**THE DATA:**
- Opening Delimiter -

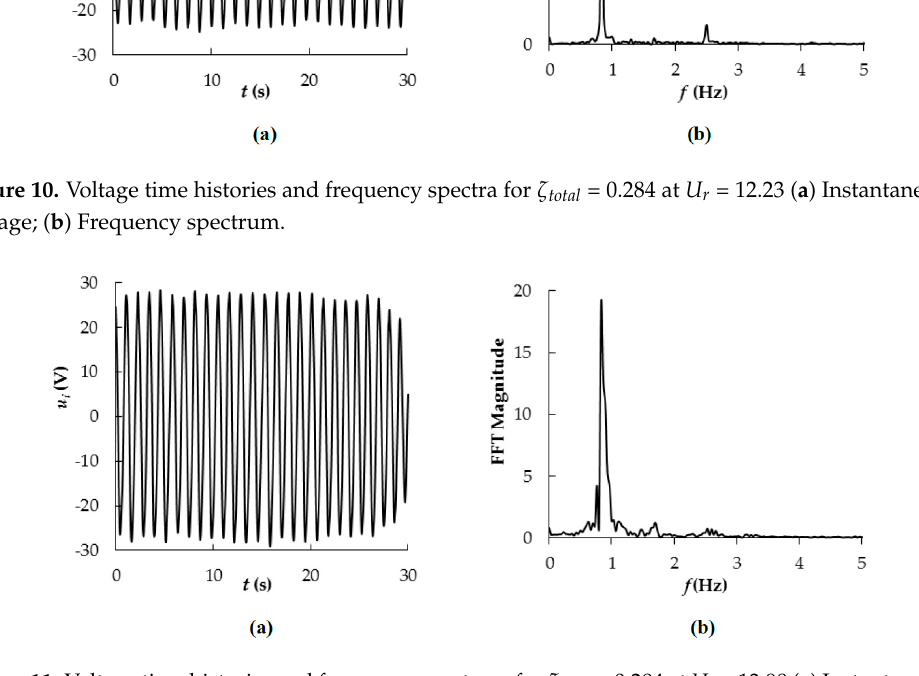
Figure 11. Voltage time histories and frequency spectrum for ζ total = 0.284 at U r = 13.98 ( a ) Instantaneous voltage; ( b ) Frequency spectrum.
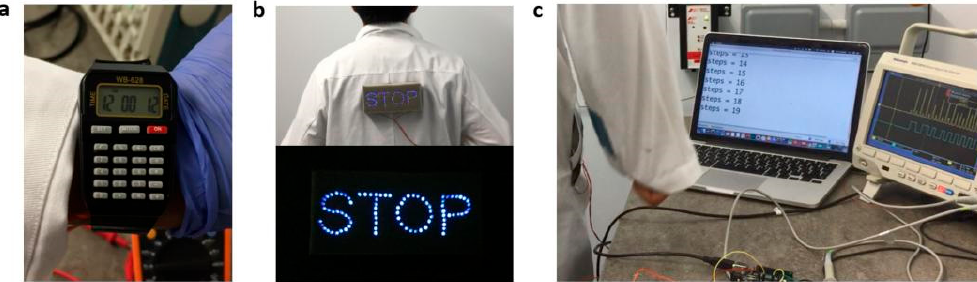
Figure 5. Photographs of ( a ) digital watch and ( b ) wearable night-time warning indicator for pedestrians driven by the output of pnG-TENG during running. ( c ) Photograph showing the utilisation of the pnG-TENG as a sensor for step counting via arm motion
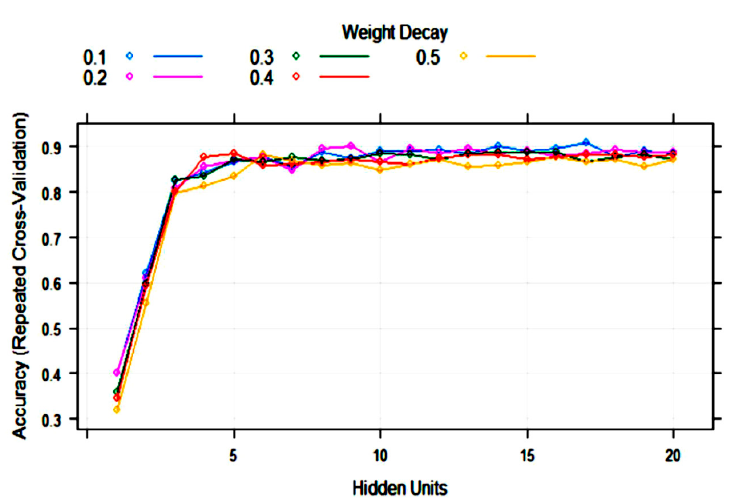
Figure 5. Change in the artificial neural network (ANN) accuracy during training with 10-fold cross-validation with the number of hidden units (nodes) and weight decay.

- Closing Delimiter -

**TASK STATEMENT:** Give back exactly the run of lines that opens the material above and ends at the line with "Figure 5. Photographs". Omit the pictures.

**ANSWER SECTION:**
Figure 11. Voltage time histories and frequency spectrum for ζ total = 0.284 at U r = 13.98 ( a ) Instantaneous voltage; ( b ) Frequency spectrum.
Figure 5. Photographs of ( a ) digital watch and ( b ) wearable night-time warning indicator for pedestrians driven by the output of pnG-TENG during running. ( c ) Photograph showing the utilisation of the pnG-TENG as a sensor for step counting via arm motion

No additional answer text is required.